## CONSIGNE A:
Recopiez fidèlement le passage du texte sur les prévisions de croissance ci-dessous qui commence par les mots contenant « De très nombreux » et se termine par « ont décidé d’arrêter. ».
## CONSIGNE B:
D'après le texte sur les prévisions de croissance ci-dessous, quelle croissance l'Insee prévoit-il pour le troisième trimestre ?

## TEXTE FOURNI:
+-------+
Il y a deux semaines le Haut Conseil des Finances Publiques avait émis de sérieuses réserves sur l’hypothèse de croissance retenue par Bercy pour concocter le Projet de Loi de Finances pour 2023, soit 1 %. S’appuyant à la fois sur les prévisions des principaux observatoires économiques, mais aussi sur la crise énergétique qui ne fait que commencer, les membres de ce discret aréopage avaient incité les pouvoirs publics à être bien plus prudents en matière d’hypothèse de croissance.
L’Insee a abondé dans ce même sens, en fin de semaine alors que les députés commençaient l’examen du Projet de Loi de Finances en commission. L’institut de la statistique a affirmé prévoir une croissance de seulement 0,2 % pour le troisième trimestre et une stagnation du produit intérieur brut pour la période octobre-décembre. Principale raison de cette prudence : l'Insee anticipe au quatrième trimestre un repli de l’activité dans le secteur manufacturier. Sans se prononcer encore sur 2023, l’Institut insiste tout de même sur le fait que l’année prochaine commencerait par un acquis de croissance de 0,2 %. Alors que l’an dernier, ce même acquis de croissance était de 2,3 %.
De très nombreux fours à l’arrêt en France
Cette petite musique inquiétante sur la baisse d’activité se comprend mieux lorsque l’on sait que la consommation de gaz des entreprises les plus gourmandes en énergie a diminué en Europe de 30 % depuis le début de la crise en Ukraine, ainsi que l’a affirmé récemment Jean-Pierre Clamadieu, le Président d’Engie (qui inclut l’ex-Gaz de France). Nous avons vérifié ces chiffres à date et la tendance reste la même qu’à fin août. Cela signifie que de grands consommateurs, sidérurgistes, verriers, cimentiers ou producteurs d’engrais - bref tous ceux pour qui le gaz est un élément essentiel du procédé de fabrication - se sont posé la question de continuer à produire ou non et certains d’entre eux ont décidé d’arrêter.
+-------+
## DONNÉES ENREGISTRÉES:
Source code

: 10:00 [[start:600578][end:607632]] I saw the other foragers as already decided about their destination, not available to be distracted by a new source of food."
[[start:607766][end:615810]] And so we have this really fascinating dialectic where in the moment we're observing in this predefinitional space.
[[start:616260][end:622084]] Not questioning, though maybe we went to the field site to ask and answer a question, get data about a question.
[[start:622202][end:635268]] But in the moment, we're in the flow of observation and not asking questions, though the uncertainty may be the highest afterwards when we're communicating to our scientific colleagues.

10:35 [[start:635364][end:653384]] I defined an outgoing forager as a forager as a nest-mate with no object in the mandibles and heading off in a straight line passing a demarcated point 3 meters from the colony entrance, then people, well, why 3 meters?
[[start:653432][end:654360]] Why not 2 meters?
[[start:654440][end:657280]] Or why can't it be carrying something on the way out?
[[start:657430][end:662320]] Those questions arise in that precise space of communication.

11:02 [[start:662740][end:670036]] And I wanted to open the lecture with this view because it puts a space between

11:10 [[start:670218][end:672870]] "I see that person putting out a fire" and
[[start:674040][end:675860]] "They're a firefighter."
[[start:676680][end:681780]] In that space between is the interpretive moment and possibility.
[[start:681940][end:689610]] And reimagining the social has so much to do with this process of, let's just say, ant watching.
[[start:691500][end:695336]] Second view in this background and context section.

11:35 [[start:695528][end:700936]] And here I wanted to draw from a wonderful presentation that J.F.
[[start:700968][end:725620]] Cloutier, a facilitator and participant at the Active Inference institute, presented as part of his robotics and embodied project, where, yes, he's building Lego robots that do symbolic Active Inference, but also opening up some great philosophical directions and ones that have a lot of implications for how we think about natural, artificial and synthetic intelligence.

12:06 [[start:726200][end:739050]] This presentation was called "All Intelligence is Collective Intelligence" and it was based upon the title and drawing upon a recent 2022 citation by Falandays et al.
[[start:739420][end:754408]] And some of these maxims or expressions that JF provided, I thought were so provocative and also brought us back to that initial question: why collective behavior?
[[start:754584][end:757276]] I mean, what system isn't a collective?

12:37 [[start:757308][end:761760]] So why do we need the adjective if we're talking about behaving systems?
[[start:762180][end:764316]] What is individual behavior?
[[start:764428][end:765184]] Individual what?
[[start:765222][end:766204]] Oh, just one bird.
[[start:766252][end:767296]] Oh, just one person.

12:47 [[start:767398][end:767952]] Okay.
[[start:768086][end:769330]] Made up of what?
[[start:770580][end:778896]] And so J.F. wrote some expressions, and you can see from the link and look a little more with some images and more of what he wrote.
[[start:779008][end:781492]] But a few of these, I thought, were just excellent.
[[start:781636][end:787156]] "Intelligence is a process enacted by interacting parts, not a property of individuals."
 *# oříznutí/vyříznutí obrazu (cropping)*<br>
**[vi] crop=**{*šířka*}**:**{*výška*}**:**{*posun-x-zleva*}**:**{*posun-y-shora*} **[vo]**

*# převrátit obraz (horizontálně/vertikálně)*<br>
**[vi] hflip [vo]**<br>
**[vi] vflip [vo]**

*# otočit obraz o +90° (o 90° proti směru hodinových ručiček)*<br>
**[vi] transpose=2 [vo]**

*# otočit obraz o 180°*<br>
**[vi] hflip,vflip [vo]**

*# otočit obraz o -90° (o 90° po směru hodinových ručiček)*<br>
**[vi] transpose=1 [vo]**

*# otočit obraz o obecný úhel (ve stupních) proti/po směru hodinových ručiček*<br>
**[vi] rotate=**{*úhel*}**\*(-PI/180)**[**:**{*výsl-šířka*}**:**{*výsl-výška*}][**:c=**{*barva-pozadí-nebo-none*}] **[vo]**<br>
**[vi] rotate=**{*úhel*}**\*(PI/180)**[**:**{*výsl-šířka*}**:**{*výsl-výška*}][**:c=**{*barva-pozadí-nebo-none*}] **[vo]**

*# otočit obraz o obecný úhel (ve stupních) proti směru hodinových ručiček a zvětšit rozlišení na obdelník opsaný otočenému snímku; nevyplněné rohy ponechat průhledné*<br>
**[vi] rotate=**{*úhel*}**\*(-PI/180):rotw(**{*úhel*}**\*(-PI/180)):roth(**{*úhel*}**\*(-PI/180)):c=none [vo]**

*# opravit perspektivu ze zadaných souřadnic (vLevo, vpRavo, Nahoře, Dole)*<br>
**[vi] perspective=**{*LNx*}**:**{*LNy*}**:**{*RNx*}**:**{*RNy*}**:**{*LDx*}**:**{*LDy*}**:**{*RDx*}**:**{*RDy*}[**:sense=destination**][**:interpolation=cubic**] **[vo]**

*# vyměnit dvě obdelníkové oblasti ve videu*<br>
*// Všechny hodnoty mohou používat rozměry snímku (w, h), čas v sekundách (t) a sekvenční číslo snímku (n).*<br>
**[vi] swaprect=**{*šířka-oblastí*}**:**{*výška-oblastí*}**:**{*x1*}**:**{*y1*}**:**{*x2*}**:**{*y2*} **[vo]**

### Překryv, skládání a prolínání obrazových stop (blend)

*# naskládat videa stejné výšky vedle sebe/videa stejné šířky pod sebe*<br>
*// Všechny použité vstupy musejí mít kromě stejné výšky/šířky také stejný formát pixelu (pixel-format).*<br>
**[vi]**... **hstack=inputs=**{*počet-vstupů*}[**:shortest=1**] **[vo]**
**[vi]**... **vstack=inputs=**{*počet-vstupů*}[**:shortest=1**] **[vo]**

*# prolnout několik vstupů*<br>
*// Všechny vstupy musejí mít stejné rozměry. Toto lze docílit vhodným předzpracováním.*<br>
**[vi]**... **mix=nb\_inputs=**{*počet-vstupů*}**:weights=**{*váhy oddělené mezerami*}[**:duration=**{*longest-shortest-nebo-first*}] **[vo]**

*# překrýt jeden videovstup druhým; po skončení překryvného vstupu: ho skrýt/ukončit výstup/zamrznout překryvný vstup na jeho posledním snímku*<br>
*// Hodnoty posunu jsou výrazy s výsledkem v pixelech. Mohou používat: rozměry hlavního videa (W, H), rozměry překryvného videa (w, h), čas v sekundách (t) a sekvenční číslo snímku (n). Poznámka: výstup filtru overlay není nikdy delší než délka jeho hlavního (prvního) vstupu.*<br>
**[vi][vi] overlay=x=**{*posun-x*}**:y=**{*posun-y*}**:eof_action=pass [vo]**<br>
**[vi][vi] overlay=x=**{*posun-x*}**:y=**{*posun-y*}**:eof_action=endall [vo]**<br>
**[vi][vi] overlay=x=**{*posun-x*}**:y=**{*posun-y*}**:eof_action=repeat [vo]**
+-------+
## RÉPONSE A:
De très nombreux fours à l’arrêt en France
Cette petite musique inquiétante sur la baisse d’activité se comprend mieux lorsque l’on sait que la consommation de gaz des entreprises les plus gourmandes en énergie a diminué en Europe de 30 % depuis le début de la crise en Ukraine, ainsi que l’a affirmé récemment Jean-Pierre Clamadieu, le Président d’Engie (qui inclut l’ex-Gaz de France). Nous avons vérifié ces chiffres à date et la tendance reste la même qu’à fin août. Cela signifie que de grands consommateurs, sidérurgistes, verriers, cimentiers ou producteurs d’engrais - bref tous ceux pour qui le gaz est un élément essentiel du procédé de fabrication - se sont posé la question de continuer à produire ou non et certains d’entre eux ont décidé d’arrêter.

## RÉPONSE B:
Une croissance de seulement 0,2 %.